→ DATA RECORDS:
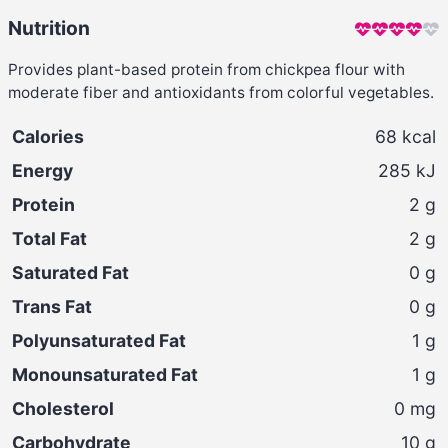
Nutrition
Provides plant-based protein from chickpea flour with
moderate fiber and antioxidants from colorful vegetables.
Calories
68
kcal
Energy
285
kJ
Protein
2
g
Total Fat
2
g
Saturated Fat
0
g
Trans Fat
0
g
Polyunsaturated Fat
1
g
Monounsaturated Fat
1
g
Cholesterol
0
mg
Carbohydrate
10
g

--

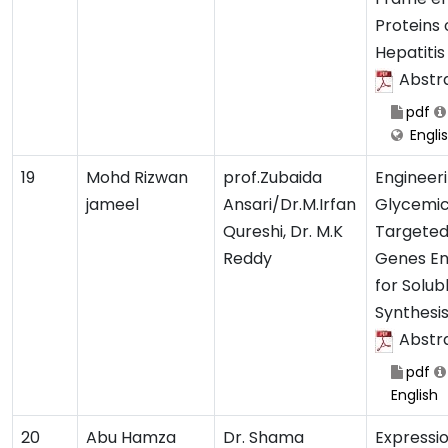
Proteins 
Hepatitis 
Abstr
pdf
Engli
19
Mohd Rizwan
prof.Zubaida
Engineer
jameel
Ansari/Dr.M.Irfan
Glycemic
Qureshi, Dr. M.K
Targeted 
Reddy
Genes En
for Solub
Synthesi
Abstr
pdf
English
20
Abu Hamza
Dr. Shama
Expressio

→ WHAT THIS TASK INVOLVES: Give every line of the material that includes the string "from".

→ FINISHED EXERCISE:
Provides plant-based protein from chickpea flour with
moderate fiber and antioxidants from colorful vegetables.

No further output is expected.